AB 1291 (as amended) creates the "Fair Ticketing Practices Act" to strengthen consumer protections in primary and secondary ticket sales by (1) requiring immediate electronic proof of purchase at the time of sale, (2) ensuring venues honor that proof when a purchaser cannot access the ticket, (3) requiring timely electronic ticket delivery by primary sellers, and (4) expanding refund and disclosure obligations.

Key provisions

  • New chapter added to Business & Professions Code (Chapter 21.2; Sections beginning with 22513).
  • Definitions: establishes terms including “consumer,” “entertainment event,” “entertainment venue,” “proof of purchase” (electronic receipt that can be downloaded/saved and contains a unique identifier), “ticket seller” (includes primary contractors, secondary sellers, online marketplaces), and “venue operator.”
  • Proof of purchase:
    • Ticket seller must immediately deliver an electronic proof of purchase to the consumer at the time of sale.
    • A venue operator must accept that proof in lieu of the ticket if: (1) the consumer cannot access the ticket, (2) the proof is legitimate, (3) it links to a ticket for the event, and (4) the linked ticket has not already been used for admission.
  • Refunds:
    • Requires seller to fully refund the ticket price within 30 days after the event if the ticket is counterfeit, does not allow entry, fails to conform to the seller’s description, or was not delivered before the event (subject to specified exceptions).
  • Primary contractor obligations (notwithstanding an existing exemption):
    • For electronically delivered tickets, primary contractors (or their contracted sellers) must deliver the electronic ticket within 24 hours of purchase; if purchased less than 24 hours before the event, deliver “as soon as reasonably possible.”
    • Must clearly and conspicuously disclose, at web site, box office, and other original distribution points: total number of days reserved for the event at a venue, total number of tickets for sale during any public sale or presale, and ticket prices (as specified).
  • Enforcement and penalties:
    • Civil penalty up to $2,500 per violation. Each ticket sold without a proof or each proof not honored counts as a separate violation.
    • Enforcement actions may be brought by the Attorney General, district attorneys, county/city counsel, or city prosecutors. Prevailing public prosecutors may recover costs and attorney fees.
  • Fiscal note: Bill expands scope of existing crimes and is a state‑mandated local program; bill text states no state reimbursement required for specified reasons.

Who is affected

  • Consumers: increased protections when tickets are lost, inaccessible, counterfeit, or misdescribed.
  • Ticket sellers and primary contractors: operational requirements to immediately provide proofs of purchase, timely electronic ticket delivery, and expanded disclosure obligations.
  • Venue operators: obligation to honor valid proofs of purchase under specified conditions.
  • Online marketplaces and secondary sellers are explicitly included.

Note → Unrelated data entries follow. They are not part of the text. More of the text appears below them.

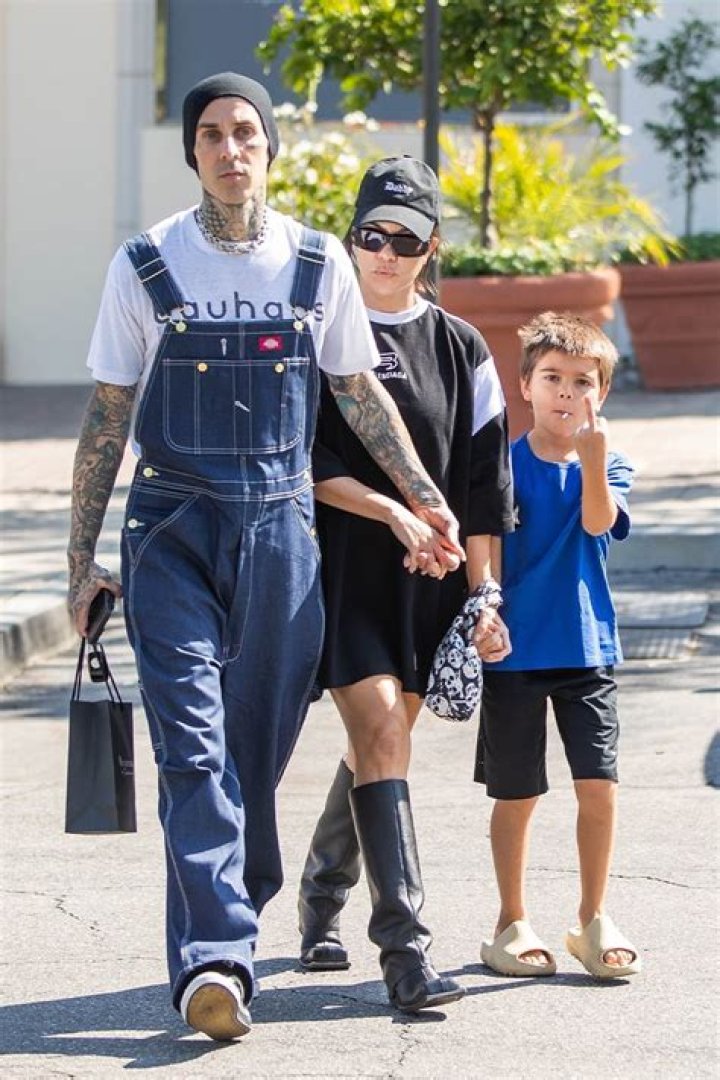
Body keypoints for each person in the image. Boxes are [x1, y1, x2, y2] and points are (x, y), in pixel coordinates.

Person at [66, 75, 464, 1042]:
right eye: (212, 134)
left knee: (251, 755)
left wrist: (424, 495)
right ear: (193, 152)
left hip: (283, 536)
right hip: (169, 530)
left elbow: (359, 393)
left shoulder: (319, 263)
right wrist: (79, 564)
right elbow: (108, 419)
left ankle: (231, 919)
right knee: (193, 751)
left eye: (247, 132)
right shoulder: (146, 263)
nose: (230, 148)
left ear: (271, 149)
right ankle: (216, 962)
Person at [297, 156, 515, 1011]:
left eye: (407, 239)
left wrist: (484, 594)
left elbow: (483, 491)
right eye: (372, 235)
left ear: (433, 247)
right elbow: (305, 465)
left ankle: (322, 892)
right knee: (384, 731)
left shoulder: (462, 349)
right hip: (344, 573)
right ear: (351, 238)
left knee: (375, 746)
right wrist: (393, 512)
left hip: (434, 584)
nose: (386, 253)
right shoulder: (316, 336)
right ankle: (406, 952)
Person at [476, 311, 642, 981]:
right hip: (515, 655)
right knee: (517, 795)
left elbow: (600, 524)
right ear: (525, 386)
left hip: (588, 651)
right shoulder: (500, 466)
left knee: (599, 789)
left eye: (582, 381)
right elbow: (481, 548)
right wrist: (483, 617)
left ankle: (591, 918)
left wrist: (595, 460)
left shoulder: (612, 462)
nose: (566, 393)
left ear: (600, 393)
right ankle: (510, 920)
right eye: (552, 378)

Procedural / timeline notes

  • Referred to multiple Assembly committees (Arts, Entertainment, Sports & Tourism; Privacy & Consumer Protection; Judiciary; Appropriations).
  • Amended in committee and on Assembly floor; re-referred several times.
  • Latest legislative action: hearing postponed in committee on May 23, 2025. The bill remains under committee consideration (Appropriations suspense file noted on 2025-05-14).

Potential impacts (practical)

  • Likely reduces admission denials due to delivery failures and gives consumers a recoverable remedy when tickets are counterfeit or misdelivered.
  • Imposes compliance and disclosure costs on primary sellers, venue operators, and marketplaces (systems to generate unique, downloadable proofs and timely delivery).
  • May affect how presales, inventory counts, and pricing disclosures are managed publicly.

Compiled from official sources — confirm details with the bill’s official record.